Of course, to most Americans, this is just a bunch of parliamentary gobbledygook. The Beltway ruling class thus knows it can use the necessity of holding two votes to have it both ways — in the classic John Kerry formulation, to vote for it before they vote against it. Chanting the “it’s just procedural” mantra, Republicans vote in favor of cloture, knowing this ensures that the massive borrowing and spending bills they purport to oppose will move to a final vote, at which point the Democratic majority will rubber-stamp them. When the final vote is taken, Republicans thunderously cast their impotent “nays.” Then, they go back home, wear the nays like battle scars, and tell constituents how vigorously they are fighting against Washington’s wicked ways.
Engaged conservatives are on to the ruse. Notwithstanding the Republican establishment’s campaign to marginalize them as what the Journal obligingly labels a “rump kamikaze caucus,” their ranks are swelling. Without them, the Republicans would not have recaptured the House in 2010. Increasingly, they mount primary challenges against Beltway relics. They don’t win all the time, but they win quite a few — like long-shot Ted Cruz’s stunning primary rout over the party’s preferred candidate. And there is a more serious danger for GOP leadership: The conservative base increasingly wears the establishment’s disdain as a badge of honor.

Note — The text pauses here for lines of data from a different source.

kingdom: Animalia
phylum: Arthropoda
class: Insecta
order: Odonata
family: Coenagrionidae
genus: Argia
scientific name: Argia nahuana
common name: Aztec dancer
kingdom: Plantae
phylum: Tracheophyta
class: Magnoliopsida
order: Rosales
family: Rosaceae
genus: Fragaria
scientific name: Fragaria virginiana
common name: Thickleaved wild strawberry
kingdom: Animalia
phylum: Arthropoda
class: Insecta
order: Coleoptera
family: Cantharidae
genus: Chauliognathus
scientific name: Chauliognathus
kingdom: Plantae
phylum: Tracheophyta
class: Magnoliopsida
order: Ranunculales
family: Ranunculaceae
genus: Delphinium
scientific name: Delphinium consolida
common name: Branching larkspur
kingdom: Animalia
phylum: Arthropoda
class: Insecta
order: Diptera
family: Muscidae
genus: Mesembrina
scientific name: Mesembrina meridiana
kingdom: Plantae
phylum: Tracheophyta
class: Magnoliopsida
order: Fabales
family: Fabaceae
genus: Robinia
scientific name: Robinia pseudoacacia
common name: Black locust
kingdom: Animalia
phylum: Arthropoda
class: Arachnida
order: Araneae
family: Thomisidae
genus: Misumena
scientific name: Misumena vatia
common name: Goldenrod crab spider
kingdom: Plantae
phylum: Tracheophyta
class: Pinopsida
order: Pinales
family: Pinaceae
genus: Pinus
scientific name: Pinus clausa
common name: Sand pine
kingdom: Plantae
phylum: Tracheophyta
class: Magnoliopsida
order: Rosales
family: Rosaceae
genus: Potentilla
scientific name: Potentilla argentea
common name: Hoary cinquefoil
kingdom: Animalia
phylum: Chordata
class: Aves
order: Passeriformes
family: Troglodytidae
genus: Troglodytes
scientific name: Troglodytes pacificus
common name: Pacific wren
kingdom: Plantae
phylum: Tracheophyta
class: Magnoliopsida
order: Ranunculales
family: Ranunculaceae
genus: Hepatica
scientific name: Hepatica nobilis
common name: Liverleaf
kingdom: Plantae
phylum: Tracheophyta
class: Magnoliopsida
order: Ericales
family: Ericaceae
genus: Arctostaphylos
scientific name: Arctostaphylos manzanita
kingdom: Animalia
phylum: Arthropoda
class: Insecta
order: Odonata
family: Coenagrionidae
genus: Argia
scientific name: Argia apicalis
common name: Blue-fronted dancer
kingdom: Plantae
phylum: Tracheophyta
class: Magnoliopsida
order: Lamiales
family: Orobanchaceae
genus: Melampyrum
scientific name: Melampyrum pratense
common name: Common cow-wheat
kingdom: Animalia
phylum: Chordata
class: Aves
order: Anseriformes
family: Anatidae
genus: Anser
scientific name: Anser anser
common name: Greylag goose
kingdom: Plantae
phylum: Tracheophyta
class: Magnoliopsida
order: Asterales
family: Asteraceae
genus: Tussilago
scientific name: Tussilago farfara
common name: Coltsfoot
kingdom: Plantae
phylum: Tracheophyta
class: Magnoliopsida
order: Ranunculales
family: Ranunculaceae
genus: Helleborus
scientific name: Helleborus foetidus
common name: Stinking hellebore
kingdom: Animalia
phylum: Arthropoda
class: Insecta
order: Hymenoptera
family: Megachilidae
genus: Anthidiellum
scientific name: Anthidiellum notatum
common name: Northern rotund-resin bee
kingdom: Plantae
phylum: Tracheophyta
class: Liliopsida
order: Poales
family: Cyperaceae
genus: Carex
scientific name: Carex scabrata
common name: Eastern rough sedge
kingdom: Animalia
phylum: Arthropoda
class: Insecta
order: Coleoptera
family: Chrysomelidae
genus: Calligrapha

Beltway Republicans do not seem to grasp how ominous this is. They so crave pats on the head from the “let’s make government work” commentariat that they’ve lost any feel for people who are wired differently, who see government as the problem, and who want it substantially downsized. In the end, the “let’s make government work” crowd is with the Democrats; the “kamikazes” are the ones the GOP must have. Condescension toward the customer is never a particularly good business strategy.